• **Complete the following**:
(a) Reproduce the part of the Lured film passage that begins at the words "In the photo" and stops after the words "contains some spoilers.)".
(b) Write the next part of the blog post about the film Lured, picking up right after its last line.

START Given text

Then he moves the flashlight, the circle of light, to and then up a short
flight of steps, across a front door, and to a “nameplate” announcing “Hunt
Stromberg presents.” The circle of light is used to reveal all the subsequent credits
before the narrative begins.
Sandra Carpenter
works as a taxi dancer in a London nightclub called the Palladium. The scenes
in the nightclub give Lucille Ball the best opportunities to show off her
comedic skills. Her dialogue includes many one-liners and some dry observations
of her own occupation. One of Carpenter’s coworkers, Lucy Barnard, answers a
personal ad and tells Sandra all about her upcoming meeting with someone named
John. Instead of finding romance, however, Lucy becomes the serial killer’s
eighth victim. Advertising in the personal ads, it seems, is the killer’s way
of luring his victims. He also taunts the police by sending them poems written
in the style of Baudelaire, specifically Baudelaire’s poems from The Flowers of Evil.
◊
Wikipedia provides some interesting facts about the profession of taxi dancer;
click here for more information.
◊ Click
here for some background information about Charles Baudelaire.
In the photo above,
Chief Inspector Harley Temple of Scotland Yard reads from Baudelaire’s book to
his main suspect, but I’m getting ahead of myself. . . .
(This blog post about
Lured contains some spoilers.)

END Given text
START Records supplied

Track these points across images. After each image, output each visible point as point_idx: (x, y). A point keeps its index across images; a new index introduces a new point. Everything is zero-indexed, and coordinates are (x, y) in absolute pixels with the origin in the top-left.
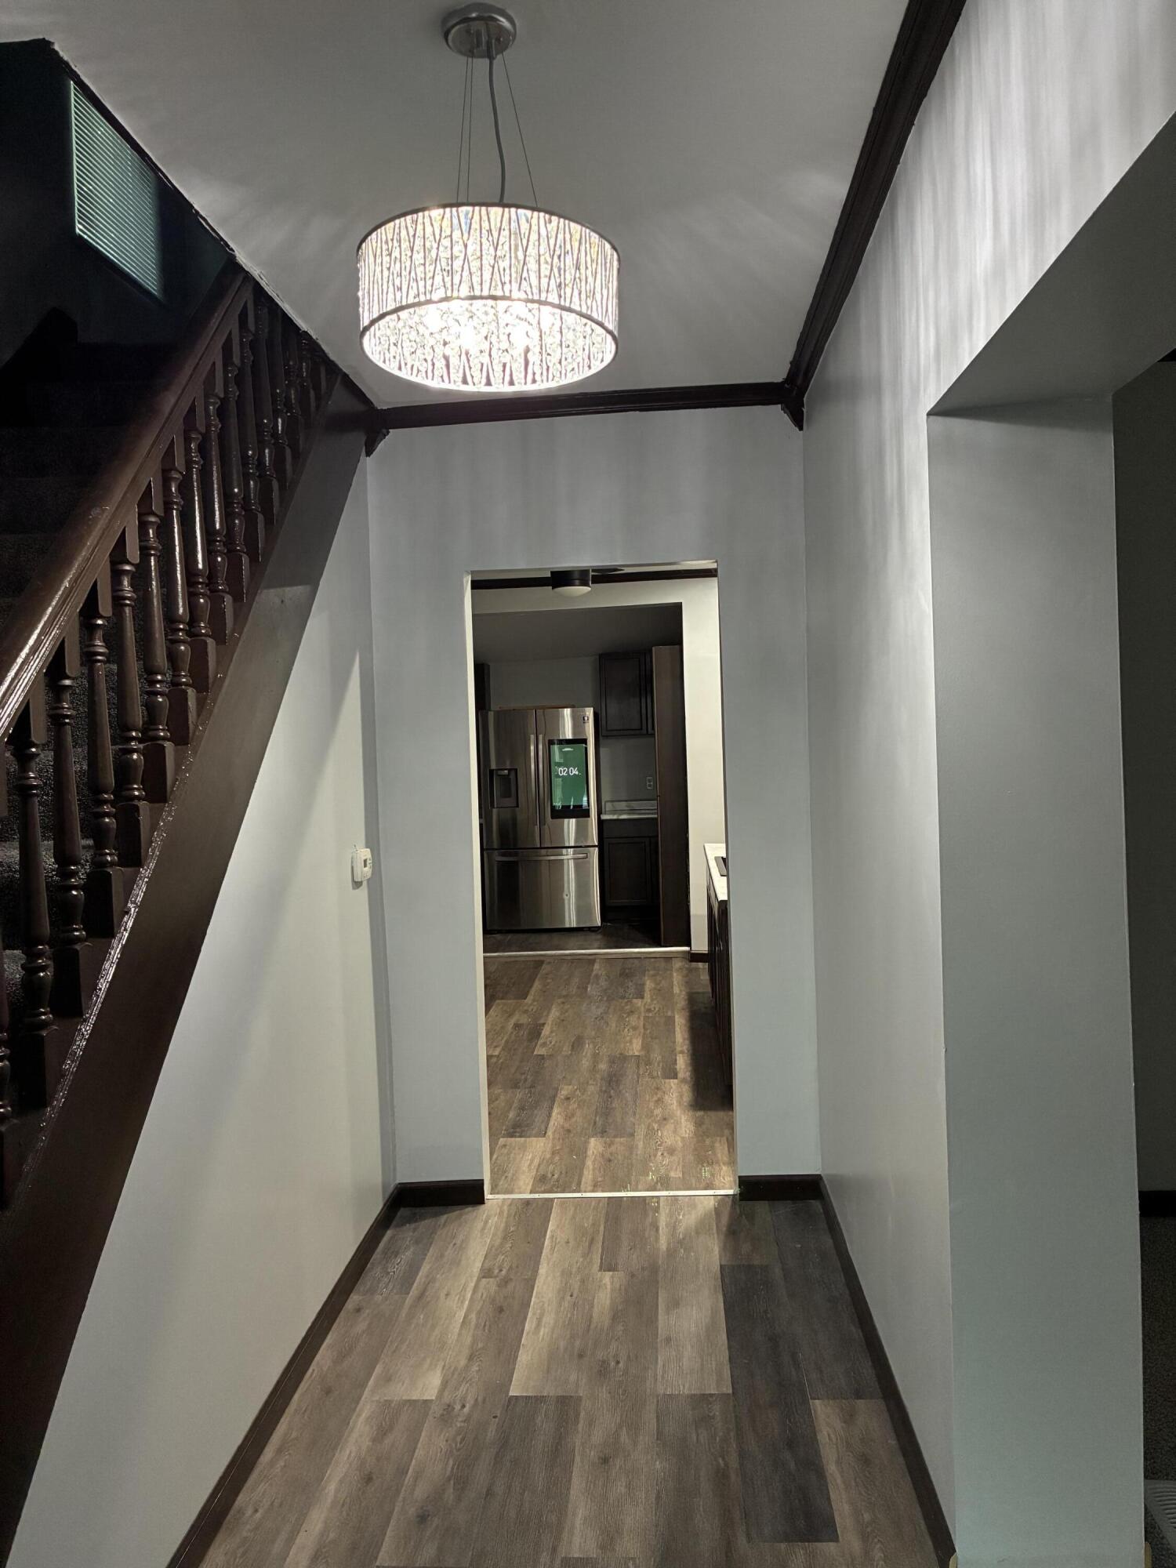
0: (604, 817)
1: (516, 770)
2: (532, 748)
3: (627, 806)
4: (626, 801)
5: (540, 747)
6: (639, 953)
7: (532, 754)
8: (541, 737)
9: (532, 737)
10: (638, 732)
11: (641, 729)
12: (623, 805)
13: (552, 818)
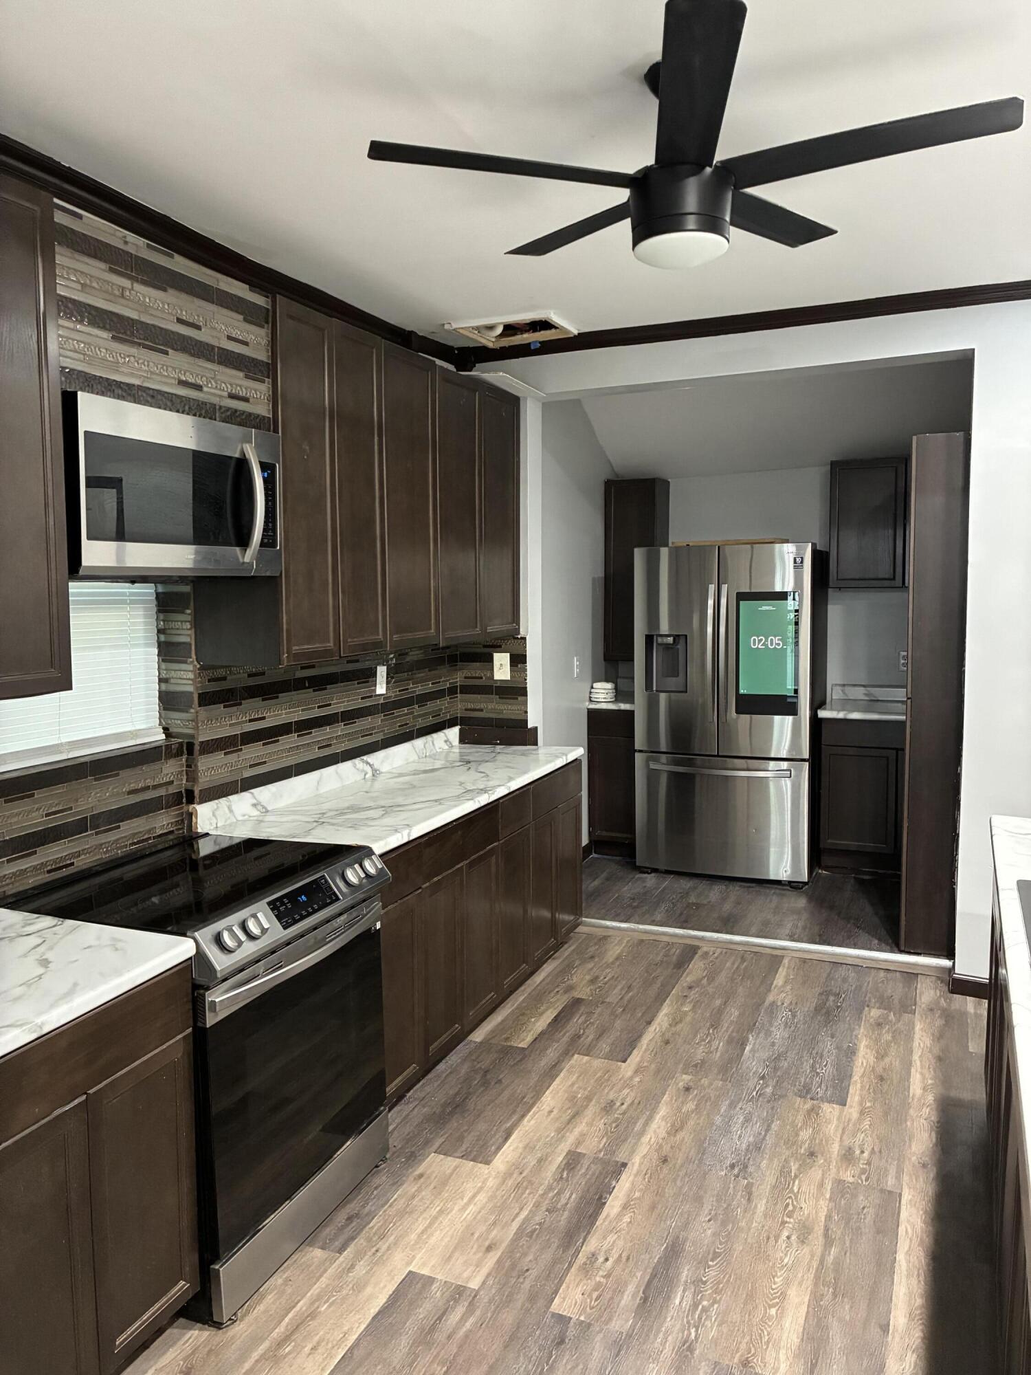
0: (822, 714)
1: (686, 636)
2: (711, 602)
3: (866, 695)
4: (864, 686)
5: (723, 601)
6: (858, 957)
7: (710, 611)
8: (724, 588)
9: (712, 588)
10: (886, 583)
11: (894, 578)
12: (859, 693)
13: (737, 712)
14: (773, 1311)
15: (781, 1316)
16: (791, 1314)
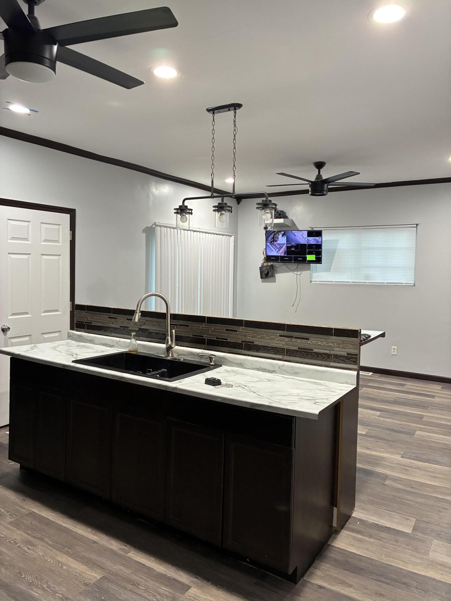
14: (65, 567)
15: (69, 566)
16: (70, 563)
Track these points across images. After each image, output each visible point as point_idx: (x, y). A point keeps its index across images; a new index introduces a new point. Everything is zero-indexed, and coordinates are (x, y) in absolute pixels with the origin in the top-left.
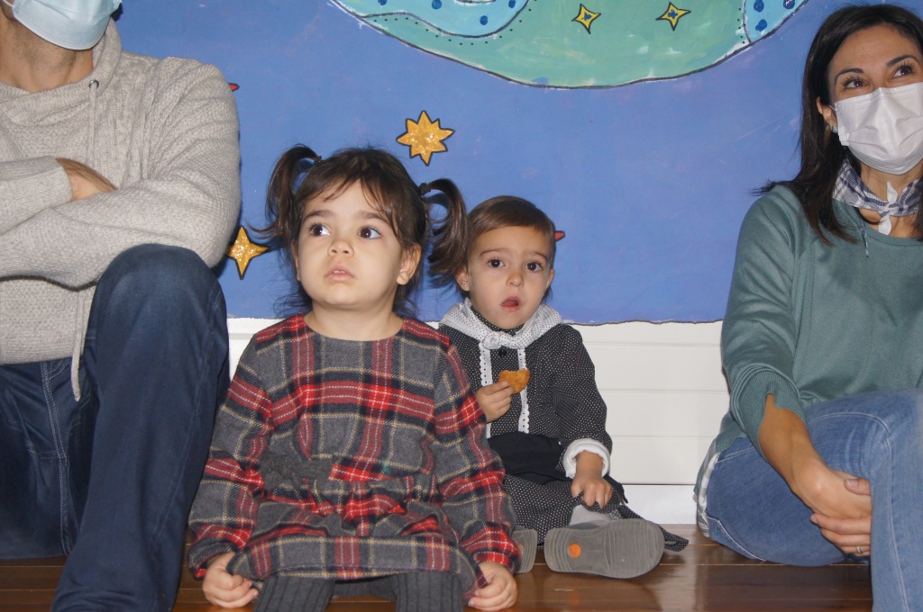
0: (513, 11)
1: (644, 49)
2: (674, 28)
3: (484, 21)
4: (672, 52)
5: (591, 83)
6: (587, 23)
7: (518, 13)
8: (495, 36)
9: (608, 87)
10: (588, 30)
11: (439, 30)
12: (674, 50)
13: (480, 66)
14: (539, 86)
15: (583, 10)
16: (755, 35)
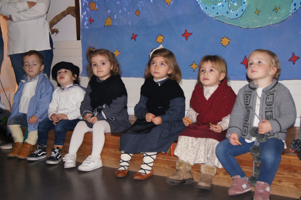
0: (243, 12)
1: (270, 18)
2: (276, 12)
3: (237, 15)
4: (276, 18)
5: (259, 27)
6: (258, 13)
7: (244, 12)
8: (239, 18)
9: (262, 27)
10: (258, 15)
11: (228, 18)
12: (276, 17)
13: (236, 25)
14: (248, 29)
15: (257, 10)
16: (294, 12)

END Records supplied

• **Exercise answers**:
(a)
In the photo above,
Chief Inspector Harley Temple of Scotland Yard reads from Baudelaire’s book to
his main suspect, but I’m getting ahead of myself. . . .
(This blog post about
Lured contains some spoilers.)

(b)
Sandra Carpenter is
recruited by Chief Inspector Temple to help in the investigation. She was the
last one to see Lucy Barnard before she went missing (at this point in the
investigation, Barnard’s ultimate fate is unclear), and she wants to do what
she can to help her friend. Carpenter, of course, is an amateur: After she
agrees to take on the undercover work, Chief Inspector Temple gives her a handgun
for self-protection, and Carpenter walks out of his office without a single
lesson on the care, maintenance, or use of her weapon. The scene comes across
as both comedic and ludicrous. But an amateur detective is exactly what Chief
Inspector Temple wants because his female and male detectives would probably be
too well known for the kind of undercover work Sandra must do.
Chief
Inspector Temple wants Carpenter to act as bait for the serial killer. With the
help of the detectives at Scotland Yard, she answers personal ads in the hope
of finding him. This plot device offers some humor
and some diversions in the form of false leads: Most of the people looking for
true love in London are relatively harmless. But some of them are kooky enough
to raise alarm bells. One of the first ads that Carpenter answers reads, “Famous artist seeks beautiful model. Meet me
nine o’clock 60 paces north of White Swan, under triple light lamppost.”
When
Carpenter answers this ad, she sees a mysterious man outside the White Swan,
which is a restaurant. Carpenter and viewers find out later that this man is Officer H. R. Barrett, Carpenter’s
assigned police detail, but because he is working undercover, he gives Carpenter
a bit of a fright and one of several diversions for viewers.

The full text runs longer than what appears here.